A congressional committee in Brazil approved a constitutional amendment on Thursday that would limit public spending increases for 20 years, handing President Michel Temer an initial victory in his plan to plug a widening deficit. The lower house committee voted 23-7 to pass the proposal, which will be put to a vote in the full chamber early next week. Its approval requires two votes in the plenary of the lower house and two more in the Senate, needing a three-fifths majority in each.
The unprecedented amendment, which limits the growth of federal spending to the rate of inflation of the previous year, is aimed at gradually closing a yawning budget gap that topped 10 per cent of gross domestic product (GDP) last year.
It is the first of a series of austerity measures to assuage market concerns that the once-booming economy, which was stripped of its investment grade rating last year, could be hurtling towards a debt crisis.
The cap would mark a sea change for public finances in a country where governments have long spent more than they earned.
In an interview with media before the vote, Finance Minister Henrique Meirelles said the approval of the ceiling in the committee would be a “important step to implement the fiscal adjustment.”
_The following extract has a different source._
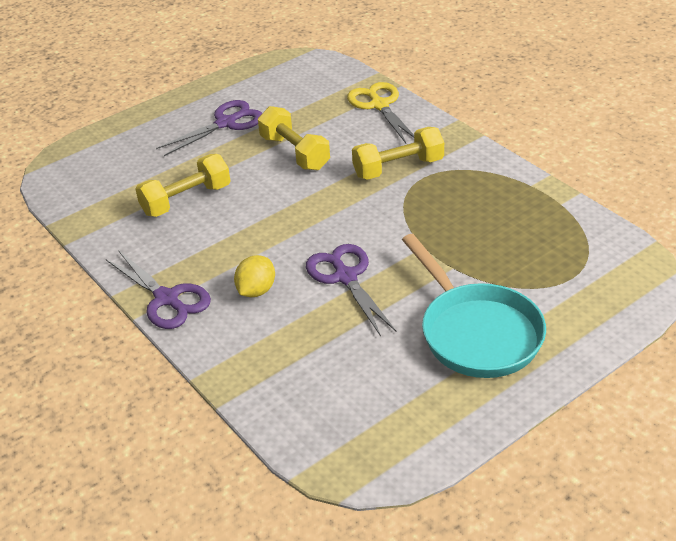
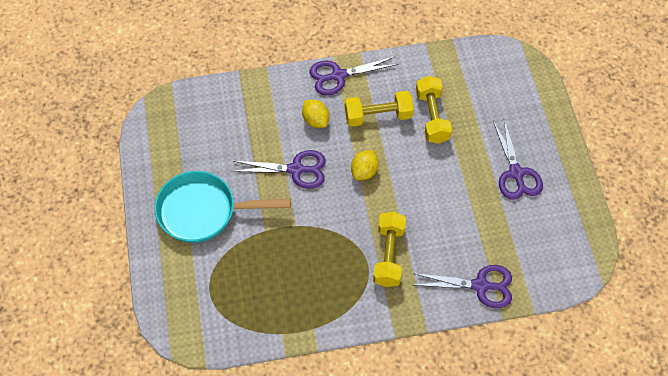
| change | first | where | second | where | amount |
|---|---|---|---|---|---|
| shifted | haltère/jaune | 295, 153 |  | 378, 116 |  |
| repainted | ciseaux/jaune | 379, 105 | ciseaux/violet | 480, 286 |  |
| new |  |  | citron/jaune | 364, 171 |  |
The cap proposes penalties for branches of the federal government that surpass the spending ceiling, including freezes in wage increases and new hires.
Analysts say a further reform to slash the cost of an overburdened pension system is crucial to bring the deficit under control, in addition to measures to curb spending and increase revenues.
Temer, who took over the presidency on an interim basis in May when president Dilma Rousseff was impeached, has vowed to balance Brazil’s overdrawn accounts. His government has stepped up its reform efforts since
Rousseff was formally dismissed in August, launching a campaign this week to convince Brazilians of the need to tighten belts.
Temer has warned that pension system’s deficit will hit 100 billion real ($31 billion) this year and could reach 150 billion by end-2017.
“At some point a retired person will knock on the government’s door and there won’t be money to pay their pension,” he said in a TV interview on Wednesday. He said the government would not tax its way out of the fiscal crunch.
The spending cap is expected to win approval in Congress, but the measure has fanned a heated debate about austerity in a country battered by a two-year recession, high inflation and rising unemployment.
“The government says this will help the war on unemployment, but this is war on the unemployed because their health services will decline and there will be less money for education,” said Alessandro Molon of the left-of-center Rede party.
Thursday’s committee meeting was disrupted by teachers who protested that the amendment would reduce spending for education. They were removed by security guards.
Temer’s government and allies are confident the amendment has enough support to clear a first vote in the lower house on Monday or Tuesday and win full approval by Congress before year-end.